> [Work instructions] Among the entries below, count the lines containing the string "application". Only the count is needed.

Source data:
──────────────────────────────

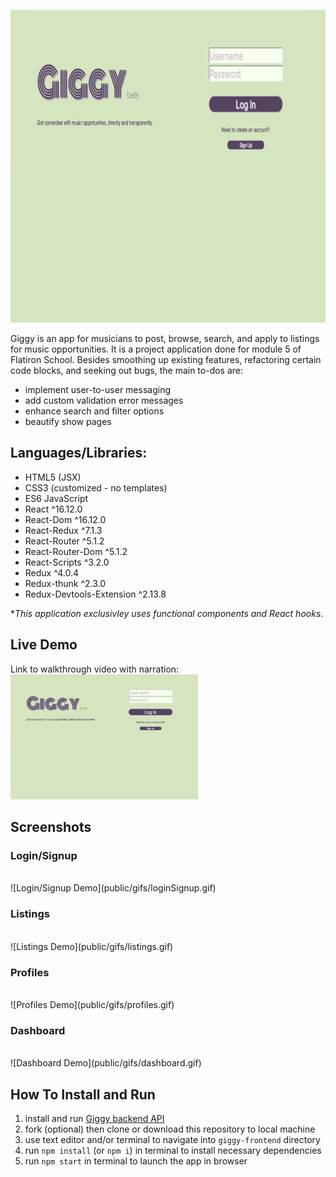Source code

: <img 
  src="public/images/welcomePage.png" 
  alt="giggy walkthrough demo link to youtube" 
  width="1350" 
  height="500"
/>

Giggy is an app for musicians to post, browse, search, and apply to listings for music opportunities.
It is a project application done for module 5 of Flatiron School. Besides smoothing up existing 
features, refactoring certain code blocks, and seeking out bugs, the main to-dos are:
  - implement user-to-user messaging
  - add custom validation error messages
  - enhance search and filter options
  - beautify show pages

## Languages/Libraries:

  - HTML5 (JSX)
  - CSS3 (customized - no templates)
  - ES6 JavaScript
  - React ^16.12.0 
  - React-Dom ^16.12.0 
  - React-Redux ^7.1.3 
  - React-Router ^5.1.2 
  - React-Router-Dom ^5.1.2 
  - React-Scripts ^3.2.0 
  - Redux ^4.0.4 
  - Redux-thunk ^2.3.0 
  - Redux-Devtools-Extension ^2.13.8

  *_This application exclusivley uses functional components and React hooks_.

## Live Demo
  Link to walkthrough video with narration:
  <br/>
  <a href="https://www.youtube.com/watch?v=qJu9ODluSp4&feature=youtu.be" target="_blank">
    <img 
      src="public/images/welcomePage.png" 
      alt="giggy walkthrough demo link to youtube" 
      width="300" 
      height="200"
    />
  </a>  

## Screenshots

  ### Login/Signup
  <br/>
  ![Login/Signup Demo](public/gifs/loginSignup.gif)

  ### Listings
  <br/>
  ![Listings Demo](public/gifs/listings.gif)

  ### Profiles
  <br/>
  ![Profiles Demo](public/gifs/profiles.gif)

  ### Dashboard
  <br/>
  ![Dashboard Demo](public/gifs/dashboard.gif)

## How To Install and Run 

  1. install and run [Giggy backend API](https://github.com/dangrammer/giggy-backend)
  2. fork (optional) then clone or download this repository to local machine
  3. use text editor and/or terminal to navigate into `giggy-frontend` directory
  4. run `npm install` (or `npm i`) in terminal to install necessary dependencies
  5. run `npm start` in terminal to launch the app in browser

──────────────────────────────

> [Answer for this exercise] 2